While Stevens wants his players focused on the next film session or the next practice or the next game, he doesn't mind the excitement about Boston's playoff push. The second-year coach simply wants his team to harness that energy when it's on the court, and not become distracted by what it cannot control.

After all, there's a lot of games left to be played.

"The way I'm looking at it is, today is today," Stevens said. "[Tuesday] we'll have to get a little bit better. Wednesday we'll have to play well. And just kinda go day-by-day and try to maximize each day.

"I think staying in the moment is probably the only way to go about it. I said this earlier: If you look at it in the sum of what we have remaining on our schedule, our schedule is very difficult. We're going to have to approach it one game at a time and try to be our very best on those given nights.
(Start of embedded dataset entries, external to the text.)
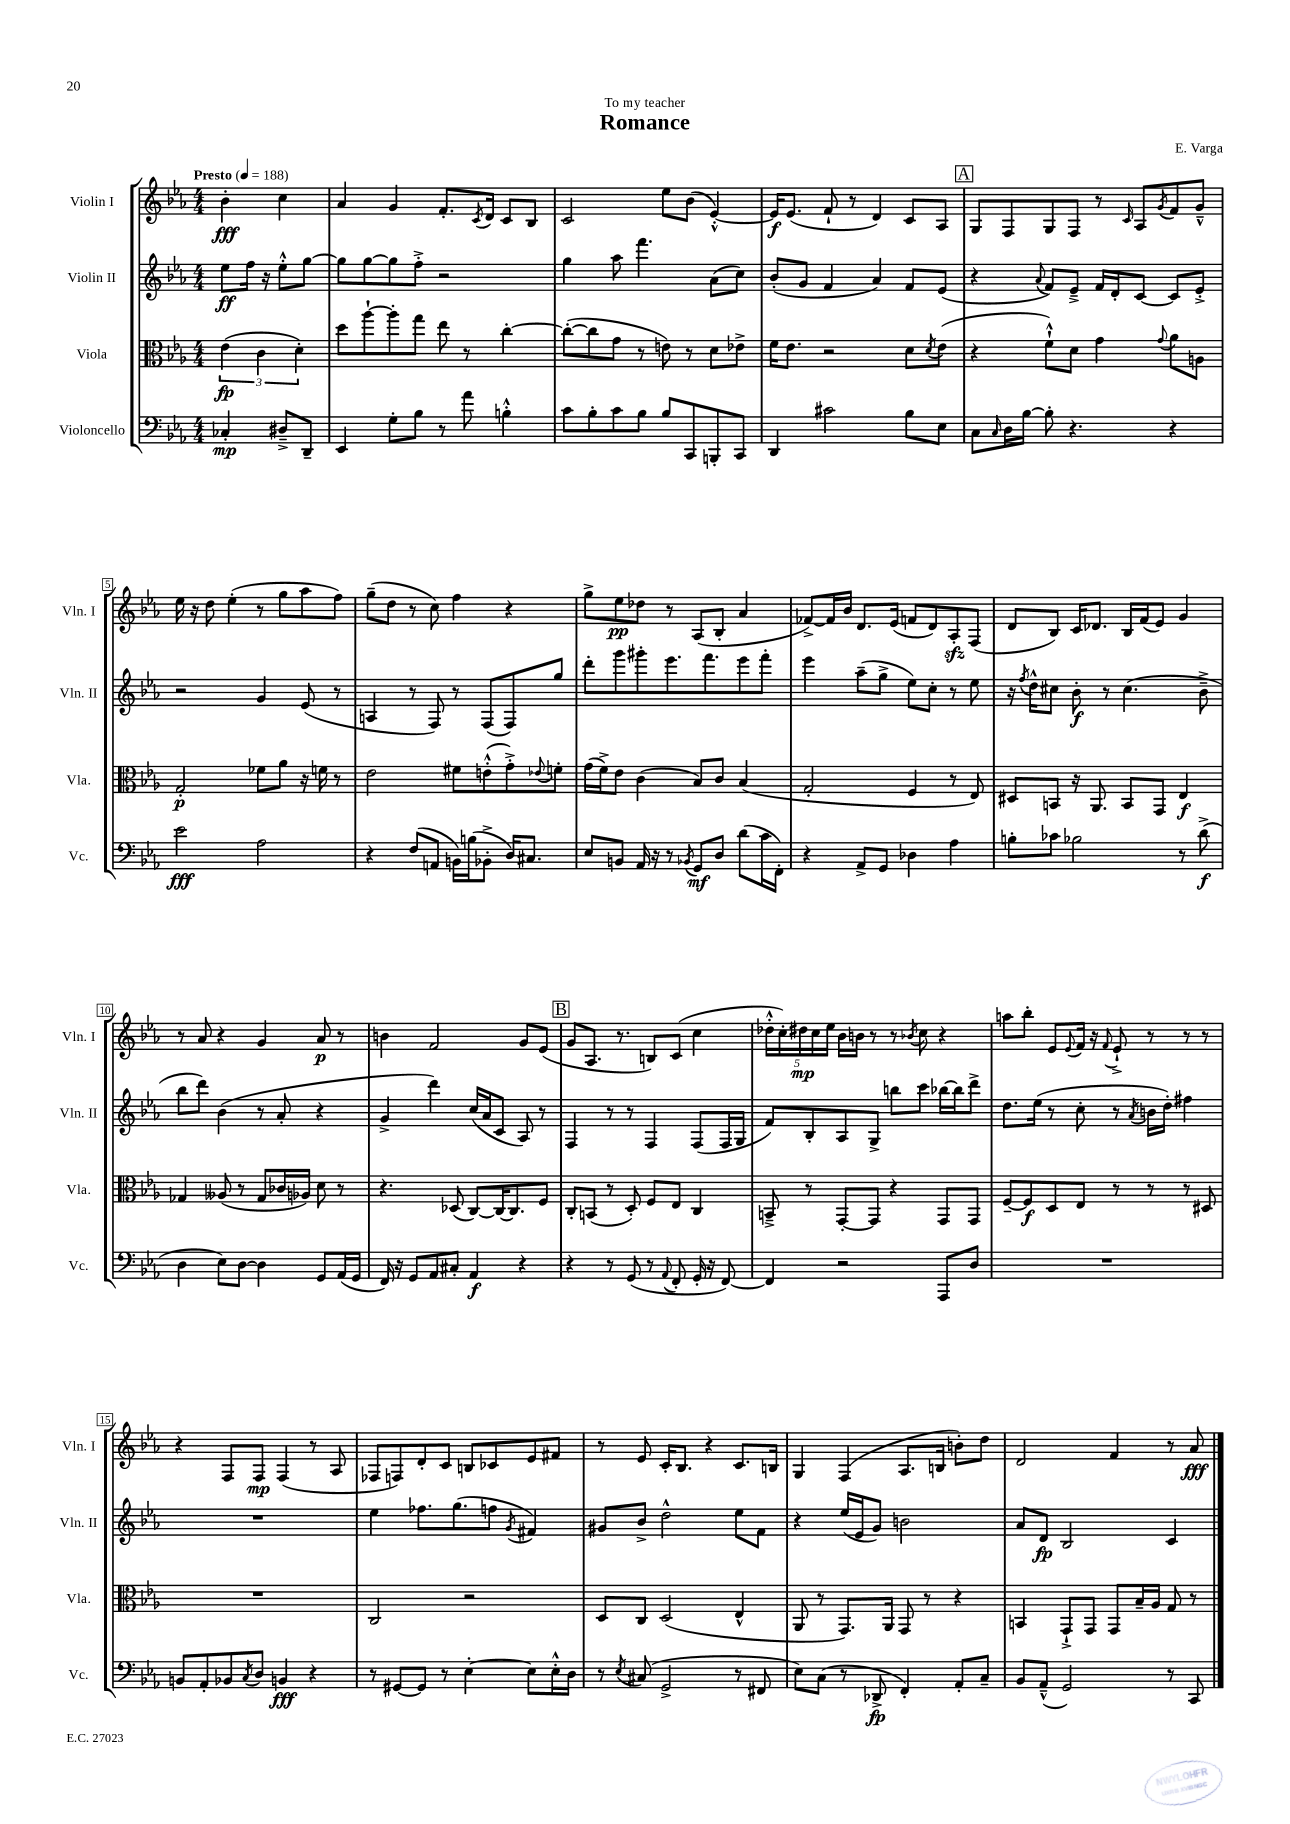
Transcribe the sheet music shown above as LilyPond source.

\header { title = "Romance" composer = "E. Varga" dedication = "To my teacher" }
<<
\new StaffGroup <<
\new Staff = "s0" \with { instrumentName = "Violin I" shortInstrumentName = "Vln. I" } {
    \clef treble \key ees \major \numericTimeSignature \time 4/4 \partial 2 \tempo "Presto" 4 = 188
    bes'4-.\fff c''4 |
    aes'4 g'4 f'8.-. \acciaccatura { c'8 } d'16 c'8 bes8 |
    c'2 ees''8 bes'8( ees'4~-.-^) |
    ees'16\f ees'8.( f'8-! r8 d'4) c'8 aes8 |
    \mark \markup { \box "A" } g8 f8 g8 f8 r8 \grace { c'16 } aes8 \acciaccatura { g'8 } f'8 g'8---^ |
    ees''16 r16 d''8 ees''4-.( r8 g''8 aes''8 f''8) |
    g''8--( d''8 r8 c''8) f''4 r4 |
    g''8-> ees''8\pp des''8 r8 aes8( bes8-. aes'4 |
    fes'8~->) fes'16 bes'16 d'8. ees'16( f'8 d'8) aes8-.\sfz f8( |
    d'8 bes8) c'16 des'8. bes16 f'16( ees'8) g'4 |
    r8 aes'8 r4 g'4 aes'8\p r8 |
    b'4 f'2 g'8 ees'8( |
    \mark \markup { \box "B" } g'8 aes8. r8. b8) c'8( c''4 |
    \tuplet 5/4 { des''16-.-^ c''16-.) dis''16\mp c''16 ees''16 } bes'16 b'16 r8 r8 \acciaccatura { bes'8 } c''8 r4 |
    a''8 bes''8-. ees'8 \appoggiatura { ees'8 } f'16 r16 \appoggiatura { f'8 } ees'8-!-> r8 r8 r8 |
    r4 f8 f8\mp f4( r8 aes8 |
    fes8 f8) d'8-. c'8 b8 ces'8 ees'8 fis'8 |
    r8 ees'8 c'16-. bes8. r4 c'8. b16 |
    g4 f4( aes8. b16 b'8-.) d''8 |
    d'2 f'4 r8 aes'8\fff \bar "|." |
}
\new Staff = "s1" \with { instrumentName = "Violin II" shortInstrumentName = "Vln. II" } {
    \clef treble \key ees \major \numericTimeSignature \time 4/4 \partial 2
    ees''8\ff f''16 r16 ees''8-.-^ g''8~ |
    g''8 g''8~ g''8 f''8-.-> r2 |
    g''4 aes''8 f'''4. aes'8( c''8) |
    bes'8-.( g'8 f'4 aes'4) f'8 ees'8( |
    \mark \markup { \box "A" } r4 \appoggiatura { aes'8 } f'8) ees'8---> f'16 d'16-. c'8~ c'8 ees'8-.-> |
    r2 g'4 ees'8( r8 |
    a4 r8 f8) r8 f8( f8) g''8 |
    d'''8-. g'''8 gis'''8-. ees'''8. f'''8. ees'''8 f'''8-. |
    ees'''4 aes''8--( g''8-> ees''8) c''8-. r8 ees''8 |
    r16 \acciaccatura { f''8 } d''16-^ cis''8 bes'8-.\f r8 cis''4.( bes'8---> |
    bes''8 d'''8) bes'4( r8 aes'8-. r4 |
    g'4-> d'''4) c''16( aes'16 c'8 aes8) r8 |
    \mark \markup { \box "B" } f4 r8 r8 f4 f8( f16 g16 |
    f'8) bes8-. aes8 g8-> b''8 c'''8 bes''16~ bes''16 d'''8-> |
    d''8. ees''16( r8 c''8-. r8 \acciaccatura { aes'8 } b'16 d''16-.) fis''4 |
    R1 |
    ees''4 fes''8. g''8.( f''8 \acciaccatura { g'8 } fis'4) |
    gis'8 bes'8-> d''2-^ ees''8 f'8 |
    r4 ees''16( ees'16 g'8) b'2 |
    aes'8 d'8\fp bes2 c'4 \bar "|." |
}
\new Staff = "s2" \with { instrumentName = "Viola" shortInstrumentName = "Vla." } {
    \clef alto \key ees \major \numericTimeSignature \time 4/4 \partial 2
    \tuplet 3/2 { ees'4\fp( c'4 d'4-.) } |
    d''8 aes''8~-! aes''8-. g''8 ees''8 r8 c''4~-. |
    c''8~-.( c''8 g'8 r8 e'8) r8 d'8 ees'8-> |
    f'16 ees'8. r2 d'8 \acciaccatura { d'8 } ees'8( |
    \mark \markup { \box "A" } r4 f'8-!-^) d'8 g'4 \appoggiatura { g'8 } aes'8 a8 |
    g2-.\p fes'8 aes'8 r16 f'16 r8 |
    ees'2 fis'8 e'8-.-^( g'8-.->) \appoggiatura { ees'8 } f'8-. |
    g'16( f'16->) ees'8 c'4( bes8) c'8 bes4( |
    g2-. f4 r8 ees8) |
    dis8 b,8 r16 aes,8. b,8 g,8 ees4\f |
    ges4 aeses8( r8 ges8 ces'16 aes16) d'8 r8 |
    r4. des8( c8~) c16~ c8. f8 |
    \mark \markup { \box "B" } c8-. b,8( r8 d8-.) f8 ees8 c4 |
    b,8---> r8 g,8~-. g,8 r4 g,8 g,8 |
    f8~-- f8\f d8 ees8 r8 r8 r8 dis8 |
    R1 |
    c2 r2 |
    d8 c8 d2( ees4-^ |
    aes,8 r8 g,8.) aes,16 g,8 r8 r4 |
    b,4 g,8-!-> g,8 g,8 bes16-- aes16 g8 r8 \bar "|." |
}
\new Staff = "s3" \with { instrumentName = "Violoncello" shortInstrumentName = "Vc." } {
    \clef bass \key ees \major \numericTimeSignature \time 4/4 \partial 2
    ces4-.\mp dis8---> d,8-- |
    ees,4 g8-. bes8 r8 aes'8 b4-.-^ |
    c'8 bes8-. c'8 bes8 bes8 c,8 b,,8-. c,8 |
    d,4 cis'2 bes8 ees8 |
    \mark \markup { \box "A" } c8 \grace { c16 } d16 bes16~ bes8-. r4. r4 |
    ees'2\fff aes2 |
    r4 f8( a,8 b,16) b16( bes,8-.-> d16) cis8. |
    ees8 b,8 aes,16 r16 r8 \acciaccatura { bes,8 } g,8\mf d8 d'8( c'16 f,16-.) |
    r4 aes,8-> g,8 des4 aes4 |
    b8-. ces'8 bes2 r8 d'8->\f( |
    d4 ees8) d8~ d4 g,8 aes,16( g,16 |
    f,16) r16 g,8 aes,8 cis8-. aes,4\f r4 |
    \mark \markup { \box "B" } r4 r8 g,8( r8 \appoggiatura { aes,8 } f,8-. g,16-. r16 f,8~) |
    f,4 r2 aes,,8 d8 |
    R1 |
    b,8 aes,8-. bes,8 \acciaccatura { c8 } d8 b,4\fff r4 |
    r8 gis,8~ gis,8 r8 ees4~-. ees8 ees16-.-^ d16 |
    r8 \acciaccatura { ees8 } cis8( g,2-> r8 fis,8 |
    ees8) c8( r8 des,8->\fp f,4-.) aes,8-. c8-- |
    bes,8 aes,8---^( g,2) r8 c,8 \bar "|." |
}
>>
>>
\layout { \context { \Score \override BarNumber.stencil = #(make-stencil-boxer 0.1 0.3 ly:text-interface::print) } }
Because our very best is what it's going to take. And go from there."

Stevens was asked if the team might start scouting potential playoff opponents with the downtime it has at the start of the week. He offered an emphatic, "No."

"We've played everybody in the league," Stevens said. "We don't even think about [possible playoff matchups], to be honest. We have our hands full with Detroit."

But if there's a break in the action during Wednesday's game against the Pistons, you can be sure his players will be sneaking a glance to see how the Nets are faring against the Hawks.